Some successes were claimed. After the fighting at Passchendaele in the Third Battle of Ypres, it was said that 50% of shell-shock cases were quickly returned to their units. A further 20% were said to have returned to their unit after two months relocation in the countryside engaged in non-stressful farm-work. Apart from returning the afflicted men to the bosoms of their own family, this farm-work remedy was found to be as efficacious as any. The comparative combat capability of men so returned to the Front, as fighting men, is open to debate.

In any event the official figures for the Great War showed that 80% of the shell-shock cases that were treated in hospital never returned to active military duty, whatever the reason.

Susceptibility to shell shock

As the war progressed the combat situations that made shell shock more likely became better under-stood.

One classic hypothesis, proposed by Lord Moran, a prominent medical officer, compared the onset of shell shock with that of a personal bank balance. When each individual entered the war-zone he had a positive and negative balance on his account. The positive balance was maintained by credits such as courage, commitment to one's comrades and regiment and, perhaps most important of all, a wish to maintain the family honour and to be seen to be doing so. The negative balance was fear, privation, exhaustion and prolonged duration of stress. When the credits were consistently exceeded by the debits, sooner or later signs and symptoms of stress began to appear. The moment that this occurred, and the specific cause(s) that it brought it on, was/were highly idiosyncratic and usually could not be forecast with any certainty.
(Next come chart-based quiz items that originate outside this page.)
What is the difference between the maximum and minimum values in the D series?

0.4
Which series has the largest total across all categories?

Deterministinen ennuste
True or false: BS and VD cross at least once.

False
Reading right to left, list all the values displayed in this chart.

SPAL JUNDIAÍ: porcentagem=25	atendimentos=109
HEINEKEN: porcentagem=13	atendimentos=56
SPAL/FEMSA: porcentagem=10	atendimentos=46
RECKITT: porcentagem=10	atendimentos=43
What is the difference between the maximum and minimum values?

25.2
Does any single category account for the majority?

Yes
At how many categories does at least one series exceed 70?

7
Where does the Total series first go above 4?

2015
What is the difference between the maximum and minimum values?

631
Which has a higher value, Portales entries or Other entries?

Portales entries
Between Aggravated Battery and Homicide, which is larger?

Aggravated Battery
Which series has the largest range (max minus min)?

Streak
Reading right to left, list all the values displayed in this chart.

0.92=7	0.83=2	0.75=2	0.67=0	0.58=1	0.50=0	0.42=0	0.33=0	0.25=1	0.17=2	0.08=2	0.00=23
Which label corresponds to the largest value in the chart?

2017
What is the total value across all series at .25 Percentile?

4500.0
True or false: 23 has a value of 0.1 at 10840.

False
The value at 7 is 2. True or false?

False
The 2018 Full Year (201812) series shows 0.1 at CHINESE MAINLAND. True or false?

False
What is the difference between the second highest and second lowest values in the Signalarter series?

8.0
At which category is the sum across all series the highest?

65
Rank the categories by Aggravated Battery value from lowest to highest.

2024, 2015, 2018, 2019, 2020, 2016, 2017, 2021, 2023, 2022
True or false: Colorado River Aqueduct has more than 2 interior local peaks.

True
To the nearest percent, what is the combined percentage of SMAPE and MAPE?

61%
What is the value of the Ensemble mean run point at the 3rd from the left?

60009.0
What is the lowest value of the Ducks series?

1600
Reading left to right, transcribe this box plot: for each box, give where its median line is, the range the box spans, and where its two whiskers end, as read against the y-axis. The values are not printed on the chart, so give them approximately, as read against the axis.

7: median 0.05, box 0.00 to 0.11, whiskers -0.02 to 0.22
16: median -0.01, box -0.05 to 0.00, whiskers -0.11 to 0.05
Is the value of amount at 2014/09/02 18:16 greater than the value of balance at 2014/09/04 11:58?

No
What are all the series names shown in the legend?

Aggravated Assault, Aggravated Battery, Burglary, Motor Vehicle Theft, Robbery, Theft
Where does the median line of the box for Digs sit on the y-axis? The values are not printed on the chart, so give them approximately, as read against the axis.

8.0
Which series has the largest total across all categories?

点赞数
The breakpoint was seen to present itself in various ways such as:

  • The wild fighting type became quiet and moody.
  • The sullen type became excitable and talkative.
  • The careful type became reckless.
  • The well-behaved type became a petty criminal.

Categories of soldiers that were particularly prone to a breakdown were:

  • Soldiers over 40 years of age and long service, especially if married.
  • Recent reinforcements/drafts of troops fresh from the training battalions.
  • Specialists such as: snipers, sappers and tunnellers, machine gunners, tank crews and shock troops.

Numbers of shell-shock cases and those invalided out

The official total number of British shell-shock cases in the Great War is given as 80,000 of which 50,000 were said to be possibly eligible for a British army pension. Independent commentators quote the total number of cases as closer to 200,000.

However, we can be sure that the shell-shock cases invalided out of the Army and returned to their family, with or without pension, often presented their relatives with an extremely difficult and long-term problem that was generally handled well, without much public support. The general attitude being 'the war is over for you, you have survived, just get on with life'.

Postscriptum

Anyone who lived in the Great War generation, and the one that followed it, became aware of the large number of relatives, friends and acquaintances who were said to 'be still suffering from shell-shock from the War'. Some were never fully rehabilitated and their lives were accordingly scarred forever.

During the course of the Great War, a cinematographic unit of the Pathé Film Company was employed to make a confidential film for the British War Office of the often-bizarre physical effects exhibited by some patients of shell shock. The subjects were soldiers hospitalised at the Royal Victoria Military Hospital, Netly, near Southampton, England. Netley was a major British centre for the treatment of shell shock.

Even today, this film is routinely shown to specialist army medical staff who may be responsible for the treatment and care of Post Traumatic Stress Disorder cases of future wars. Almost universally, the specialist audience is shocked and stunned by the graphic and extreme behaviour that they see displayed by some of shell shock patients. Other patients are completely apathetic or catonic. The effect it must have had on the generation that witnessed the apparition and display of shell shock on a wide scale is impossible to conjecture.